아래 기록에서 "Elva"라는 단어가 들어 있는 줄을 모두 찾아 옮겨 적으세요. 대소문자를 구별해야 합니다.

• • • •

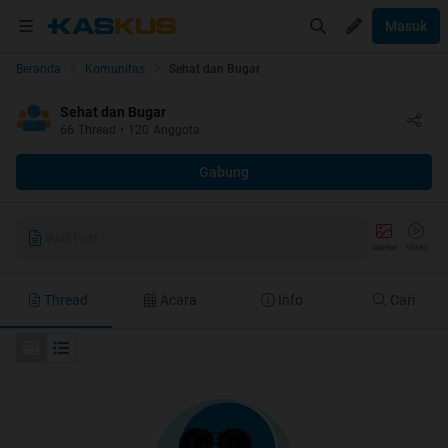
Masuk
Beranda
Komunitas
Sehat dan Bugar
Sehat dan Bugar
66
Thread
•
120
Anggota
Gabung
Buat Post
Gambar
Video
Thread
Acara
Info
Cari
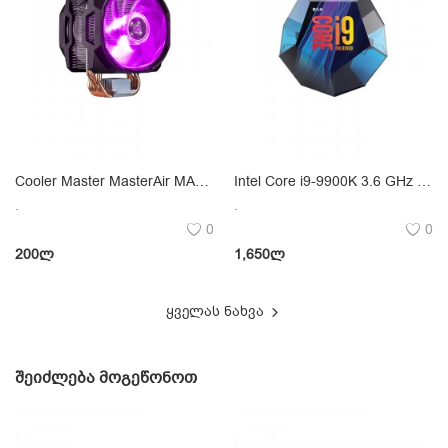
Cooler Master MasterAir MA610P
Intel Core i9-9900K 3.6 GHz LGA 1151
.
.
0
0
200
ლ
1,650
ლ
ყველას ნახვა
ᲨᲔᲘᲫᲚᲔᲑᲐ ᲛᲝᲒᲔᲬᲝᲜᲝᲗ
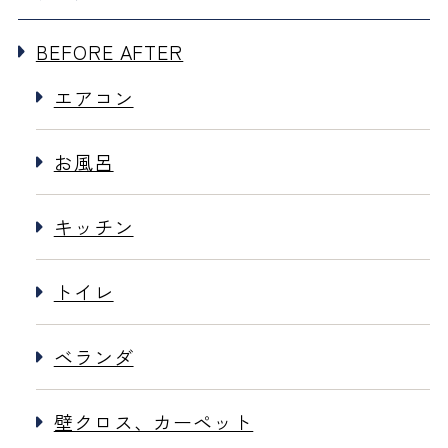
BEFORE AFTER
エアコン
お風呂
キッチン
トイレ
ベランダ
壁クロス、カーペット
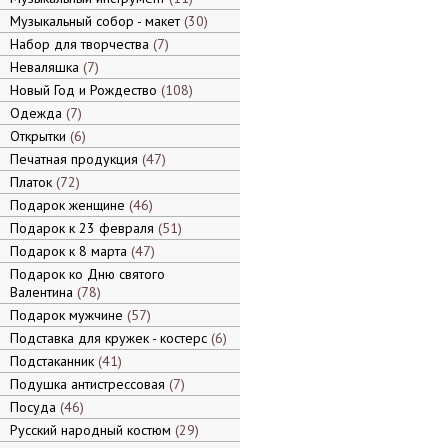
Музыкальный собор - макет
30
Набор для творчества
7
Неваляшка
7
Новый Год и Рождество
108
Одежда
7
Открытки
6
Печатная продукция
47
Платок
72
Подарок женщине
46
Подарок к 23 февраля
51
Подарок к 8 марта
47
Подарок ко Дню святого
Валентина
78
Подарок мужчине
57
Подставка для кружек - костерс
6
Подстаканник
41
Подушка антистрессовая
7
Посуда
46
Русский народный костюм
29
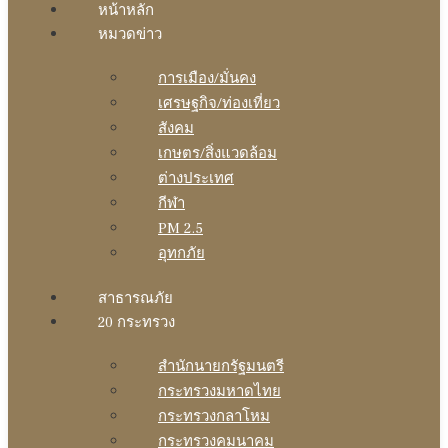
หน้าหลัก
หมวดข่าว
การเมือง/มั่นคง
เศรษฐกิจ/ท่องเที่ยว
สังคม
เกษตร/สิ่งแวดล้อม
ต่างประเทศ
กีฬา
PM 2.5
อุทกภัย
สาธารณภัย
20 กระทรวง
สํานักนายกรัฐมนตรี
กระทรวงมหาดไทย
กระทรวงกลาโหม
กระทรวงคมนาคม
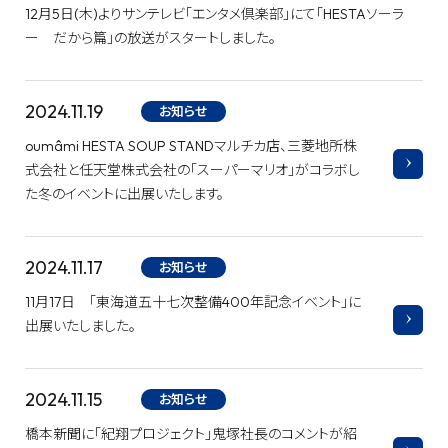
12月5日(木)よりサンテレビ「エンタメ倶楽部」にて「HESTAソーラ
ー だから篇」の放送がスタートしました。
2024.11.19
お知らせ
oumâmi HESTA SOUP STANDマルチカ店、三菱地所株
式会社と任天堂株式会社の「スーパーマリオ」がコラボし
た冬のイベントに出展いたします。
2024.11.17
お知らせ
11月17日 「東海道五十七次整備400年記念イベント」に
出展いたしました。
2024.11.15
お知らせ
橋本新聞に「紀翔プロジェクト」鬼塚社長のコメントが紹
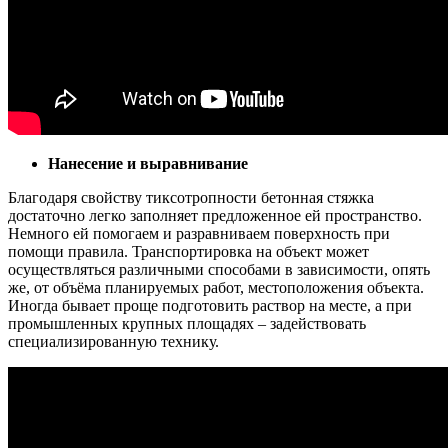
Нанесение и выравнивание
Благодаря свойству тиксотропности бетонная стяжка
достаточно легко заполняет предложенное ей пространство.
Немного ей помогаем и разравниваем поверхность при
помощи правила. Транспортировка на объект может
осуществляться различными способами в зависимости, опять
же, от объёма планируемых работ, местоположения объекта.
Иногда бывает проще подготовить раствор на месте, а при
промышленных крупных площадях – задействовать
специализированную технику.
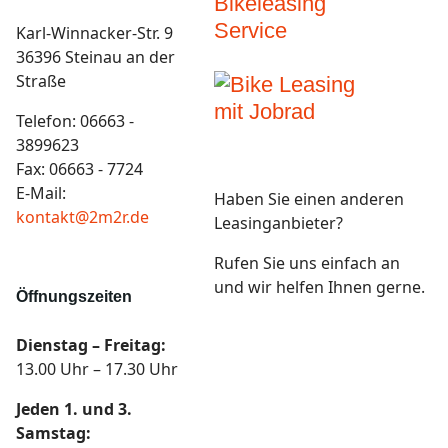
Karl-Winnacker-Str. 9
36396 Steinau an der
Straße
Telefon: 06663 -
3899623
Fax: 06663 - 7724
E-Mail:
Haben Sie einen anderen
kontakt@2m2r.de
Leasinganbieter?
Rufen Sie uns einfach an
und wir helfen Ihnen gerne.
Öffnungszeiten
Dienstag – Freitag:
13.00 Uhr – 17.30 Uhr
Jeden 1. und 3.
Samstag:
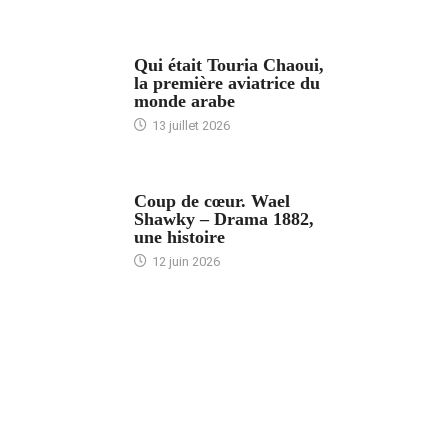
ARTICLES CULTURE
Qui était Touria Chaoui,
la première aviatrice du
monde arabe
13 juillet 2026
ACCUEIL
Coup de cœur. Wael
Shawky – Drama 1882,
une histoire
12 juin 2026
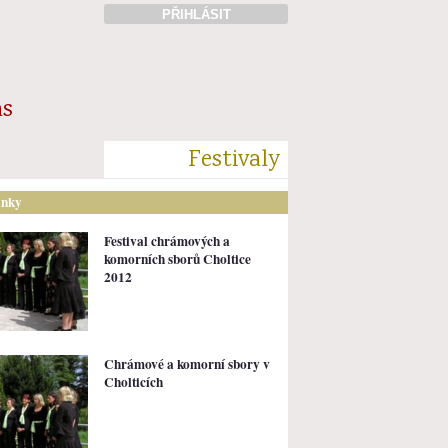
PŘIHLÁSIT
ás
Festivaly
ánky
Festival chrámových a
komorních sborů Choltice
2012
Chrámové a komorní sbory v
Cholticích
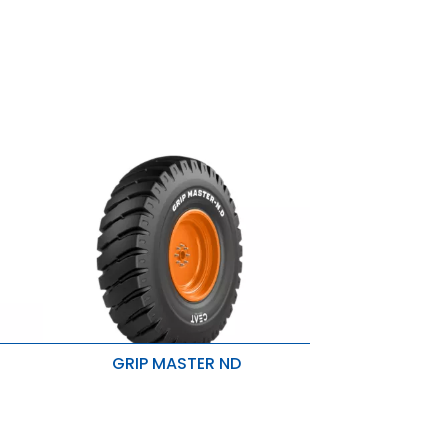
GRIP MASTER ND
Para cargas pesadas e condições
extremas
a
Suporta cortes, engates e contusões
às
Alta capacidade de carga e melhor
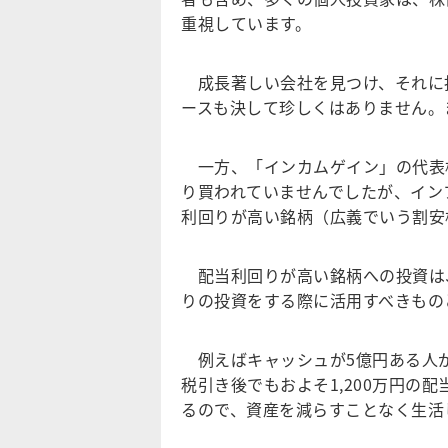
重視しています。
成長著しい会社を見つけ、それに投資
ースも決して珍しくはありません。
一方、「インカムゲイン」の代表
り買われていませんでしたが、イン
利回りが高い銘柄（広義でいう割安
配当利回りが高い銘柄への投資は
りの投資をする際に活用すべきもの
例えばキャッシュが5億円ある人が、
税引き後でもおよそ1,200万円の
るので、資産を減らすことなく生活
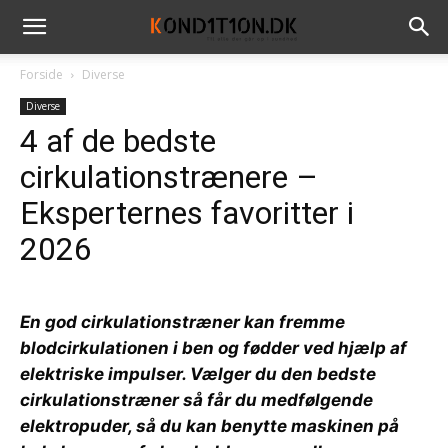
Forside
Diverse
Diverse
4 af de bedste
cirkulationstrænere –
Eksperternes favoritter i
2026
En god cirkulationstræner kan fremme
blodcirkulationen i ben og fødder ved hjælp af
elektriske impulser. Vælger du den bedste
cirkulationstræner så får du medfølgende
elektropuder, så du kan benytte maskinen på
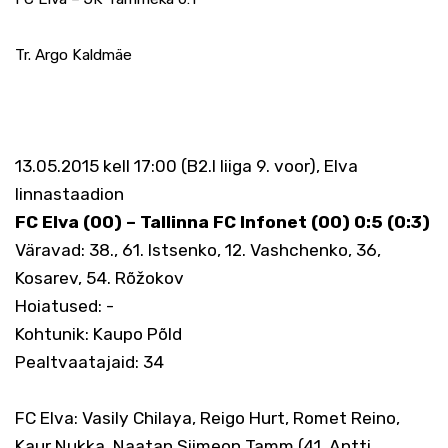
Tr. Argo Kaldmäe
13.05.2015 kell 17:00 (B2.I liiga 9. voor), Elva
linnastaadion
FC Elva (00) – Tallinna FC Infonet (00) 0:5 (0:3)
Väravad: 38., 61. Istsenko, 12. Vashchenko, 36,
Kosarev, 54. Rõžokov
Hoiatused: -
Kohtunik: Kaupo Põld
Pealtvaatajaid: 34
FC Elva: Vasily Chilaya, Reigo Hurt, Romet Reino,
Kaur Nukka, Naatan Siimeon Tamm (41. Antti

• • • •

## 연습 정답
13.05.2015 kell 17:00 (B2.I liiga 9. voor), Elva
FC Elva (00) – Tallinna FC Infonet (00) 0:5 (0:3)
FC Elva: Vasily Chilaya, Reigo Hurt, Romet Reino,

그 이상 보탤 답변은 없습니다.